Raga was born with six legs, an extra colon and four testicles. Oh, and an extra penis that had to come off.
While veterinary literature shows a few similar cases, most dogs like this are stillborn or die very young.
Anita Horne, hospital manager at VCA Advanced Veterinary Care Center in Fishers, first saw the rescued German Shepherd puppy last fall.
“He probably shouldn’t be alive, he was such a mess,” Horne said.
But she convinced the hospital’s technician supervisor, Gina Elliott, to foster him for a night, a few at the most, for what most people assumed would be a short life.
One of Raga’s penises appeared to function correctly, but his body was sending fecal matter to the other one, causing him to be hospitalized on heavy duty antibiotics to knock down an infection.
But he kept playing, kept running around, his goofy extra legs flopping behind him, so hospital folks drew up a plan with two of the hospital’s surgeons.
Dr. Jae Tobias, a veterinarian, is midway through her three-year surgical residency and is two surgeries in on Raga, alongside colleague and veterinary surgeon Dr. Nicolas Vecchio.
Tobias said the puppy had an extra bladder, ureter, colon, pelvis, penis, four testicles, and two extra legs that were partly joined. A December surgery took out the extra limbs and pelvis.
In February came the delicate process of removing the bulk of the abnormal internal organs, including the wonky penis, and associated urinary tract. A future procedure will go after the two last testicles that are buried in his abdomen.
“Even when you’re in a place where it’s like, ‘I’ve never seen this before,’ you just practice the skills that you’ve learned and you follow the rules of surgery and then get through it,” Tobias said.

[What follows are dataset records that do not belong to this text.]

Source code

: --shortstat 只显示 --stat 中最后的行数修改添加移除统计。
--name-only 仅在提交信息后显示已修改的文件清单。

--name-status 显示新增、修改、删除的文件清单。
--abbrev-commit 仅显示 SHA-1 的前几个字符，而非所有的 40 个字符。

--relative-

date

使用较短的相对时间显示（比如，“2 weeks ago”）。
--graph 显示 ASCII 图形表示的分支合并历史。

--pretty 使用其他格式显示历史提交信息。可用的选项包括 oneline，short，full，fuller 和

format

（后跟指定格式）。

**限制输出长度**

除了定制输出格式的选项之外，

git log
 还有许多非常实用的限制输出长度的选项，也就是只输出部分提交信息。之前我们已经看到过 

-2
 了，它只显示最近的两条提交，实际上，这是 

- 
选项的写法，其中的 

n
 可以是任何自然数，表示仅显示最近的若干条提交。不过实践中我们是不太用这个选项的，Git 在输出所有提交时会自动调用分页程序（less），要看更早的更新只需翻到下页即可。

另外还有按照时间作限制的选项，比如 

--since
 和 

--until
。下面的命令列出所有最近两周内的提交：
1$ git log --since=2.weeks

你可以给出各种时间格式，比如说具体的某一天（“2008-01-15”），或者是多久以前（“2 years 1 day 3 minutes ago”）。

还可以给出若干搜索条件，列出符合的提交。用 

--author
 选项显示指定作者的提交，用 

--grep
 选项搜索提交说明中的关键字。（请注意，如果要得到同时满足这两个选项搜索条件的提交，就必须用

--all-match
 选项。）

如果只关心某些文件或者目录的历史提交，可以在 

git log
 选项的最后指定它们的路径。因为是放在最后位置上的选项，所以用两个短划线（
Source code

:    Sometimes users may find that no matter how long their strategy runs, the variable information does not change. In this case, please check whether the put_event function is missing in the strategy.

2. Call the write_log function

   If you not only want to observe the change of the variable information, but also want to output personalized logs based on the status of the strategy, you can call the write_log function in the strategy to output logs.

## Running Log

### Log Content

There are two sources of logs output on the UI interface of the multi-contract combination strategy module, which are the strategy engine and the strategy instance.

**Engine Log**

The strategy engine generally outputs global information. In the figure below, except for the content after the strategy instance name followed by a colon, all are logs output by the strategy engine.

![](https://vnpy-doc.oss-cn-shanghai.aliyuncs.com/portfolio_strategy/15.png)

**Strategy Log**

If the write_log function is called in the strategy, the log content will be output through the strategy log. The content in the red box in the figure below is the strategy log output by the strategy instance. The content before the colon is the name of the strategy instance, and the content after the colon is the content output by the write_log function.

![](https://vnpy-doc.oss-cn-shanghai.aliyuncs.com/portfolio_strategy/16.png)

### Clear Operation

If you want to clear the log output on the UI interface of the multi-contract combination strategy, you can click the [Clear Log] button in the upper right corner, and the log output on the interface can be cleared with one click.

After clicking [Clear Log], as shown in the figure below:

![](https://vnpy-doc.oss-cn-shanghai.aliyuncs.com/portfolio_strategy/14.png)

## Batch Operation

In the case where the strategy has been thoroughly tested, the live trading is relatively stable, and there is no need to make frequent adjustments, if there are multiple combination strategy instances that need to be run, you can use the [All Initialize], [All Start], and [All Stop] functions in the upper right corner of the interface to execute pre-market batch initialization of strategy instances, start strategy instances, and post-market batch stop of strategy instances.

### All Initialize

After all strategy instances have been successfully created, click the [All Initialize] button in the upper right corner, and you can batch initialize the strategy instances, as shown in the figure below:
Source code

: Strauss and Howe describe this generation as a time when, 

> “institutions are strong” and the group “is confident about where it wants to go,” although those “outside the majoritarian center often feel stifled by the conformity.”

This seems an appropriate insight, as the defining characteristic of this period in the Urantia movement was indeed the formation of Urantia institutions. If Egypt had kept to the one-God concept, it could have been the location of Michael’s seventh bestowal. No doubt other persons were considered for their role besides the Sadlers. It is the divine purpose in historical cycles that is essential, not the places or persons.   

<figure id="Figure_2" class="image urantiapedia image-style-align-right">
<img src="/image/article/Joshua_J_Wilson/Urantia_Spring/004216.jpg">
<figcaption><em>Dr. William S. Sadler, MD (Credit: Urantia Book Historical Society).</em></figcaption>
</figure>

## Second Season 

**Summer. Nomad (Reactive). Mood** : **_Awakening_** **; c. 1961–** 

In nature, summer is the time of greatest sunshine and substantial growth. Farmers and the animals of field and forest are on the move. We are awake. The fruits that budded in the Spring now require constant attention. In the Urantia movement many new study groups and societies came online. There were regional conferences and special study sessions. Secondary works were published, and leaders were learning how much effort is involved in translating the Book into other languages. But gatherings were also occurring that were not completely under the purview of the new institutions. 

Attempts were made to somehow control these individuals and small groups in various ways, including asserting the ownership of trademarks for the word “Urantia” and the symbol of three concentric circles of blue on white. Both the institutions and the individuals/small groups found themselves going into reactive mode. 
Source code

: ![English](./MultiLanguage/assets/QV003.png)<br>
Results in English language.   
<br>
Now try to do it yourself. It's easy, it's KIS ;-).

But now, Raga, variously called Papaya, Carlos and Ripley, after Ripley’s Believe it or Not!, is a healthy dog of about seven months.
Four years ago, Elliott lost Bella, her beloved 16-year-old German wirehaired pointer. She wasn’t quite ready for another dog but amid the surgeries she and Raga bonded, so he’s moved from being fostered to being adopted.
“I never really thought of myself as a German Shepherd kind of owner, but he was the one that needed me. So here we are,” she said.
“Now I’m a German Shepherd kind of gal.”